JEFFERSON CITY - The penalty for parking illegally in the drive around the Capitol building is a $5 ticket. That doesn't stop some people from doing it.
Most of the drive is lined with spaces for three-hour parking, but some of it is designated for handicapped parking or as a fire lane.
The Capitol Police report that many lobbyists are frequent offenders. Since the beginning of this year, cars registered to St. Louis' chamber of commerce and a lobbyist for the American Cancer Society have racked up 28 tickets between them.
Many of the other frequent violators of the Capitol's parking restrictions are cars that are leased and the driver could not be traced.
Dave Mosby with the Division of Facilities Management said various areas around the Capitol are marked as no-parking zones for safety reasons. A problem frequently arises when the tour buses that must make sharp turns there are sometimes unable to do so.
Mosby said the $5 tickets are the only way the Capitol Police usually enforce the restrictions. He said the police have the power to tow cars that are illegally parked, but typically only do that as a last resort. When cars are towed, it is usually for the safety of the vehicle, he said.
Capitol Police Captain Lou Tedeschi said the parking woes are not uncommon during legislative session.
"It gets this bad every year around this time," he said. "There are more cars than there are parking spaces. But we do our best to keep areas clear."
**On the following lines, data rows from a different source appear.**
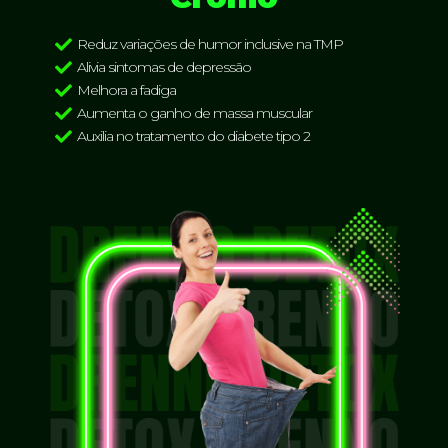
Reduz variações de humor inclusive na TMP
Alivia sintomas de depressão
Melhora a fadiga
Aumenta o ganho de massa muscular
Auxilia no tratamento do diabete tipo 2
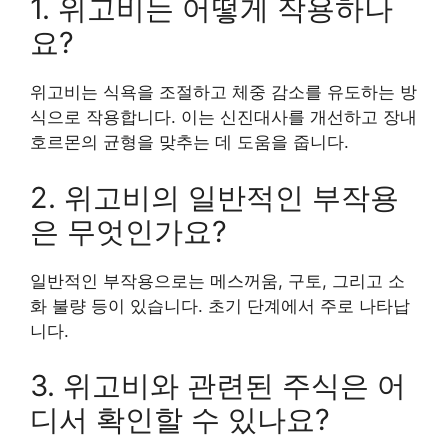
1. 위고비는 어떻게 작용하나
요?
위고비는 식욕을 조절하고 체중 감소를 유도하는 방
식으로 작용합니다. 이는 신진대사를 개선하고 장내
호르몬의 균형을 맞추는 데 도움을 줍니다.
2. 위고비의 일반적인 부작용
은 무엇인가요?
일반적인 부작용으로는 메스꺼움, 구토, 그리고 소
화 불량 등이 있습니다. 초기 단계에서 주로 나타납
니다.
3. 위고비와 관련된 주식은 어
디서 확인할 수 있나요?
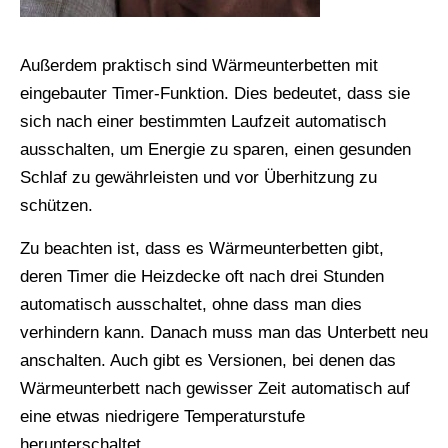
Außerdem praktisch sind Wärmeunterbetten mit
eingebauter Timer-Funktion. Dies bedeutet, dass sie
sich nach einer bestimmten Laufzeit automatisch
ausschalten, um Energie zu sparen, einen gesunden
Schlaf zu gewährleisten und vor Überhitzung zu
schützen.
Zu beachten ist, dass es Wärmeunterbetten gibt,
deren Timer die Heizdecke oft nach drei Stunden
automatisch ausschaltet, ohne dass man dies
verhindern kann. Danach muss man das Unterbett neu
anschalten. Auch gibt es Versionen, bei denen das
Wärmeunterbett nach gewisser Zeit automatisch auf
eine etwas niedrigere Temperaturstufe
herunterschaltet.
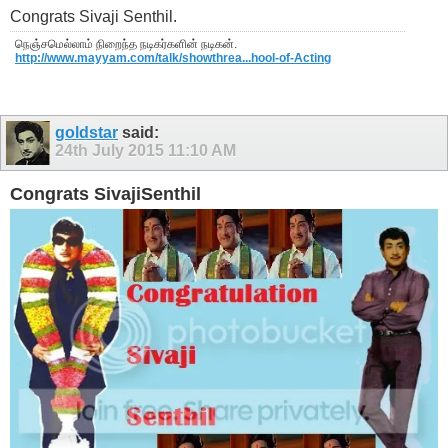
Congrats Sivaji Senthil.
நெஞ்சமெல்லாம் நிறைந்த நடிகர்களின் நடிகன்.
http://www.mayyam.com/talk/showthrea...hool-of-Acting
goldstar
said:
24th July 2015
11:10 AM
Congrats SivajiSenthil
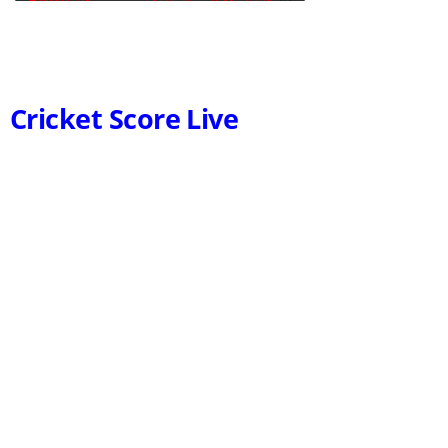
Cricket Score Live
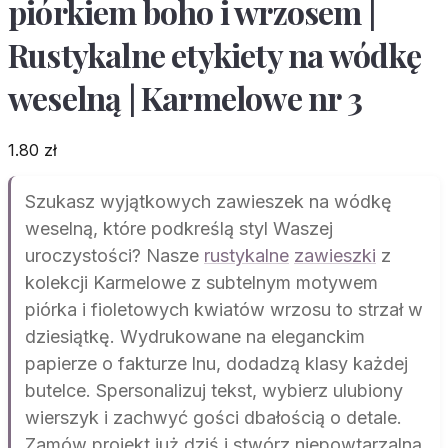
piórkiem boho i wrzosem |
Rustykalne etykiety na wódkę
weselną | Karmelowe nr 3
1.80
zł
Szukasz wyjątkowych zawieszek na wódkę
weselną, które podkreślą styl Waszej
uroczystości? Nasze
rustykalne
zawieszki
z
kolekcji Karmelowe z subtelnym motywem
piórka i fioletowych kwiatów wrzosu to strzał w
dziesiątkę. Wydrukowane na eleganckim
papierze o fakturze lnu, dodadzą klasy każdej
butelce. Spersonalizuj tekst, wybierz ulubiony
wierszyk i zachwyć gości dbałością o detale.
Zamów projekt już dziś i stwórz niepowtarzalną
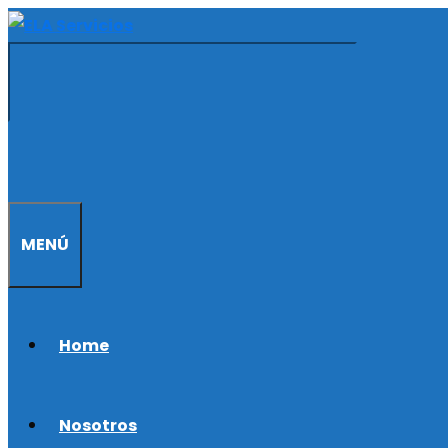
Saltar
al
contenido
MENÚ
Home
Nosotros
He said there was a study underway to determine how to improve parking concerns around the building.
Cancer society lobbyist Lynne Schlosser racked up 42 tickets over the last three years.
"A lot of times when I'm working on an issue, I leave (the car) during the day and leave it in the three-hour parking," she said. "But I never park in handicapped parking or a fire lane."
Schlosser insisted the only reason she has ever received a ticket was for exceeding the time limit in a three-hour parking zone, and had never parked in a fire lane or handicapped parking area.
She also said when one of her bills comes up for debate, she can't leave the building to go and move her car from the three-hour zone.
Renee Kelley, of the American Cancer Society's regional office in Kansas City, said Schlosser had been notified that her tickets were becoming a problem.
"We were looking into it. I believe that she has been talked to."
Kelley was quick to assure donors that the cancer society was not paying for the tickets, and had asked her to stop the illegal parking. Kelley said she believed many of the tickets to be the result of special days at the Capitol when Schlosser was ferrying cancer patients into and out of the building and needed to park near the door.
"We're taking care of it, and it should not be a problem in the future," Kelley said.